On the west side of the Hawthorne Bridge at City Hall, Mayor Tom Potter belted Broadway tunes and did head spins last week. Well, not quite. But the typically stolid mayor actually cracked a smile as he announced a $75 million surplus over the next five years—a windfall from the booming local economy.
Meanwhile, across the Hawthorne Bridge at Multnomah County headquarters, county Chairman Ted Wheeler sang the blues as he prepared to slash $15 million this year—a 4 percent cut. He says he'll slice another $10 million next year.
But wait, we all live in the same place. Why is the city flush with cash while the county holds its hat in the welfare line?
It all has to do with where the city and county get their money, and how they split up their workload in the region.
The county provides health and human services, which means it relies more on state and federal dollars for revenue—31 percent this year from Salem and Washington. The city hasn't done its math yet, but last fiscal year just 7 percent of its revenue came from the state and feds.
That's bad news for the county. Federal programs like Medicaid are getting cut. And while the state is doing better, it still fails to pony up enough to cover mandated programs like parole and mental health. The county must make up the rest—$7 million for parole and probation services alone.
"Across the board, the state doesn't give us enough money to perform the services they want us to perform," says County Commissioner Jeff Cogen, who worked in City Hall until last year as Commissioner Dan Saltzman's chief of staff.
The county also takes a hit because it relies more on property taxes than the city. Next year property taxes will supply 56 percent of its $367 million general-fund revenue. In the city, just 37 percent of the general fund comes from property tax.

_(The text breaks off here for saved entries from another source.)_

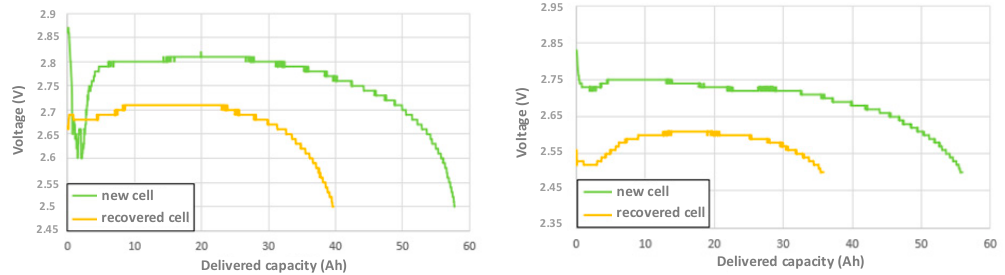
Figure 17. Voltage profile during discharge by 20 A ( left ) and 40 A ( right ) for regenerated (yellow) and referenced cell (green).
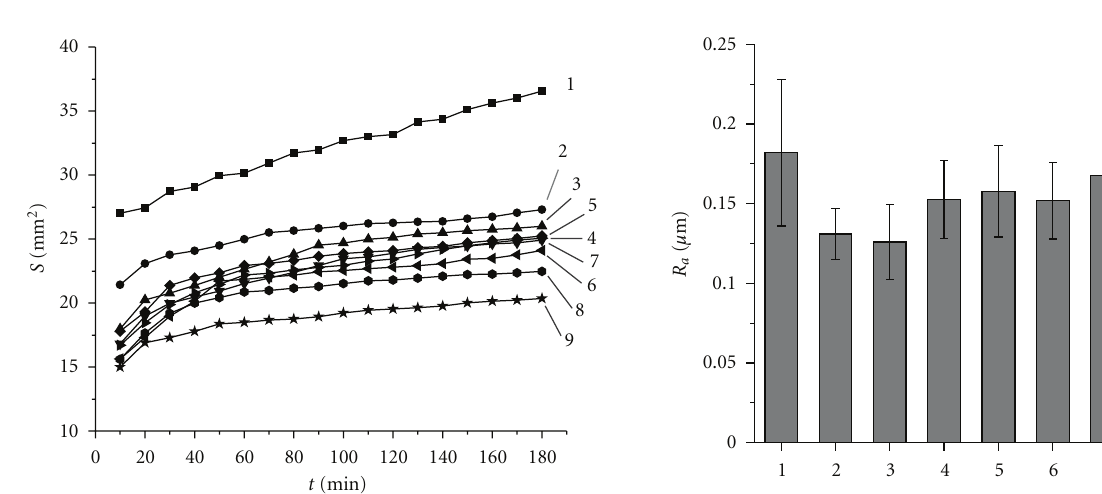
Figure 3: Dependence of surface roughness of wear track (Ra) in pure UHMWPE (1), nanocomposites UHMWPE +0.1 (2), 0.5 (3), 1 (4), 2(5)wt.% HA and microcomposites UHMWPE +5 (6), 10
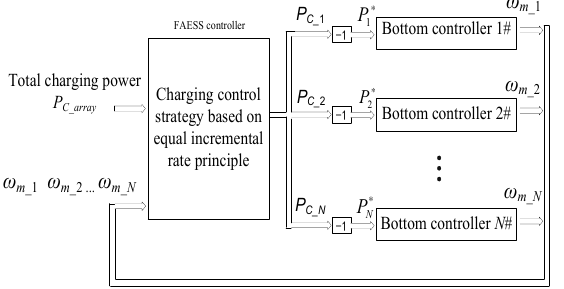
Figure 9. Implementation scheme of the charging coordination control of the flywheel array energy storage system (FAESS).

Property taxes on your house can grow only 3 percent a year, thanks to Oregon voters approving Measure 50 in 1997. But the cost of doing government business—from paying contractors to buying fuel to insuring employees—grows 4 to 6 percent each year.
That's what county officials call a "structural deficit"—a shortage that's hard-wired into the budget. The county got a Band-Aid when voters approved a temporary personal income tax in 2003, but that expired after three years.

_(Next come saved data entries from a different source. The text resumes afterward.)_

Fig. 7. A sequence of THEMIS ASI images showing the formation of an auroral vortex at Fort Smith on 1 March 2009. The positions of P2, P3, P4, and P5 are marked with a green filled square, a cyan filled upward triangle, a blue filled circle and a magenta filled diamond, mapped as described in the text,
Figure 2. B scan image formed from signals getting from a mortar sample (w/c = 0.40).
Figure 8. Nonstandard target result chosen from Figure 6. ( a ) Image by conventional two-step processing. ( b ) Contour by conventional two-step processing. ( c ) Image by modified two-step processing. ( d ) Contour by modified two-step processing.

The Measure 50 property-tax cap didn't hit Portland as hard because the city has lots of other ways to raise money—like utility fees, business licenses and hotel taxes. Those shoot up when the economy booms, and Portland rides the wave—while the county gets left on the beach.
Both the county and the city collect business-income tax for 14 percent of their general-fund revenues. That's increased for both with the current economic upswing, but the county still winds up broke overall.
"It's like standing under a small umbrella," says City Auditor Gary Blackmer, who used to work for the county. "Something's gonna get wet."